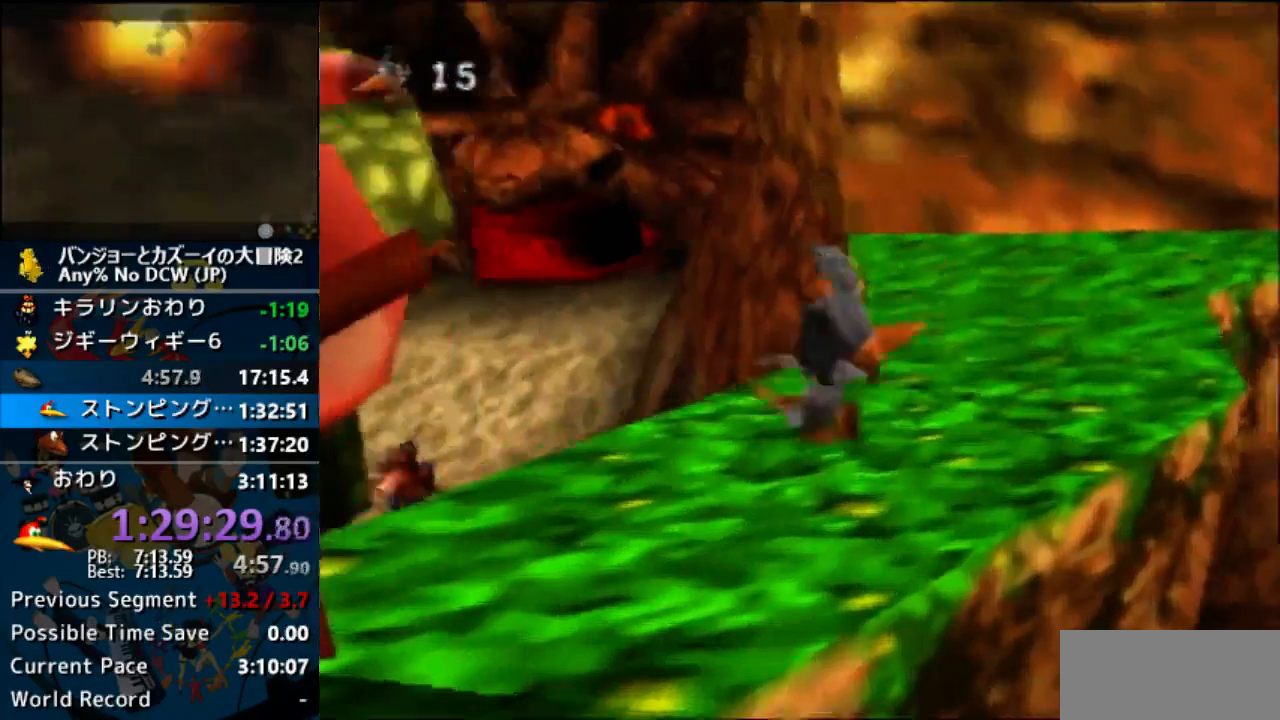
Gameplay with a controller (Nintendo layout); each line is a JSON object with the inputs held at the frame after it. "events" lists button and stick changes between this image and that frame as [ms after this image, input, new state], when the widget could be followed in between. Not read: L1 L3 R3.
{"buttons": [], "left_stick": "center", "events": [[133, "B", "down"], [233, "B", "up"], [267, "B", "down"], [400, "B", "up"], [433, "A", "up"], [500, "left_stick", "center"]]}
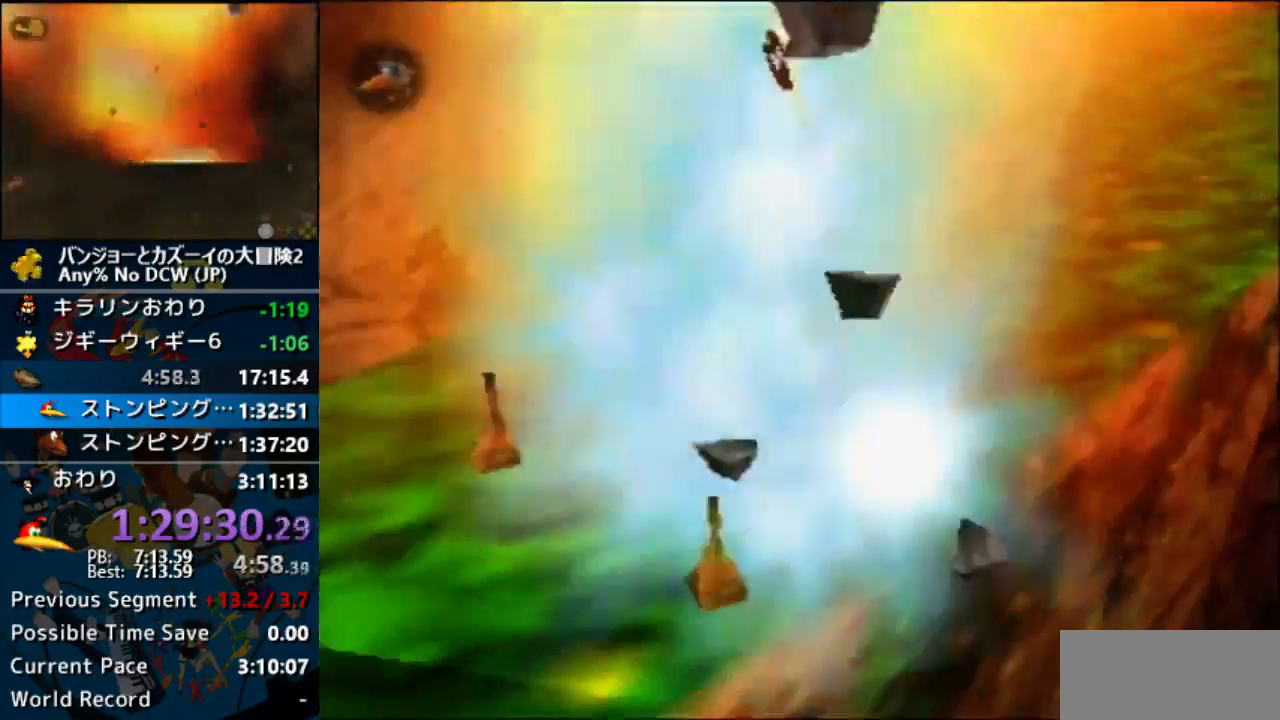
{"buttons": [], "left_stick": "center", "events": []}
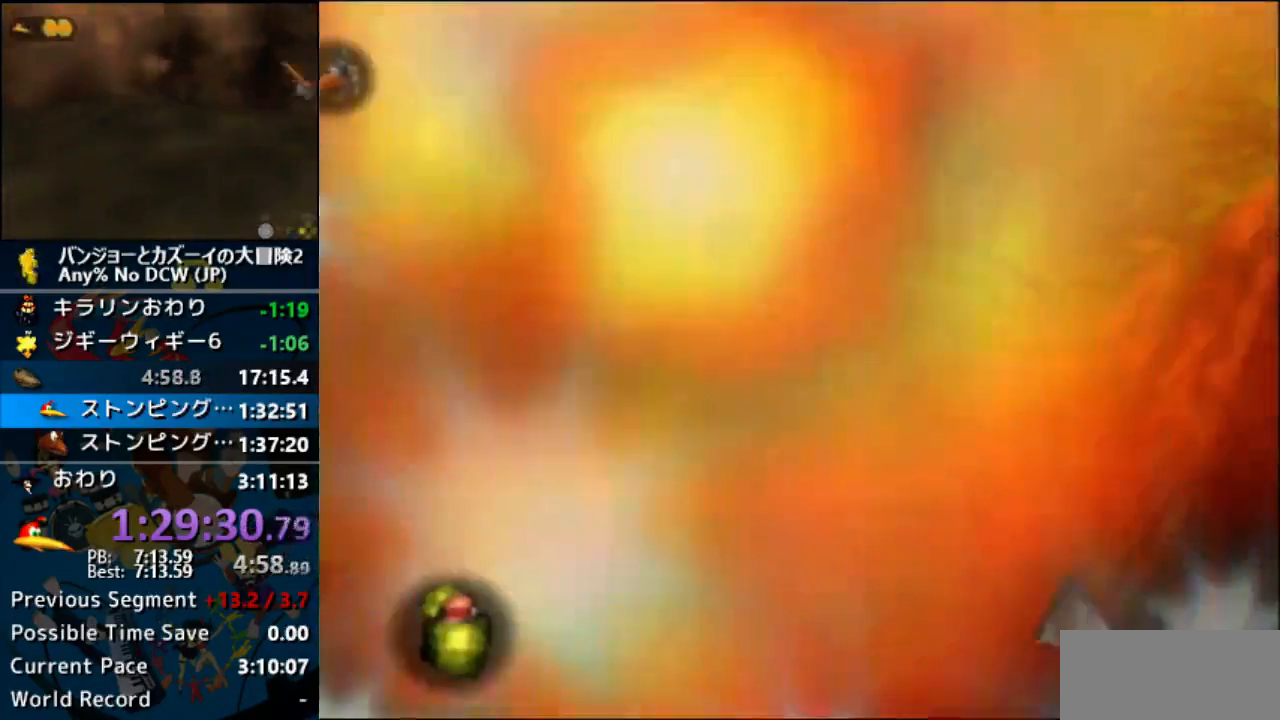
{"buttons": [], "left_stick": "center", "events": []}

━━━━━━

Give all the lines above again, character for character, without pictures.

→ **Answer to the exercise**:
Gameplay with a controller (Nintendo layout); each line is a JSON object with the inputs held at the frame after it. "events" lists button and stick changes between this image and that frame as [ms after this image, input, new state], when the widget could be followed in between. Not read: L1 L3 R3.
{"buttons": [], "left_stick": "center", "events": [[133, "B", "down"], [233, "B", "up"], [267, "B", "down"], [400, "B", "up"], [433, "A", "up"], [500, "left_stick", "center"]]}
{"buttons": [], "left_stick": "center", "events": []}
{"buttons": [], "left_stick": "center", "events": []}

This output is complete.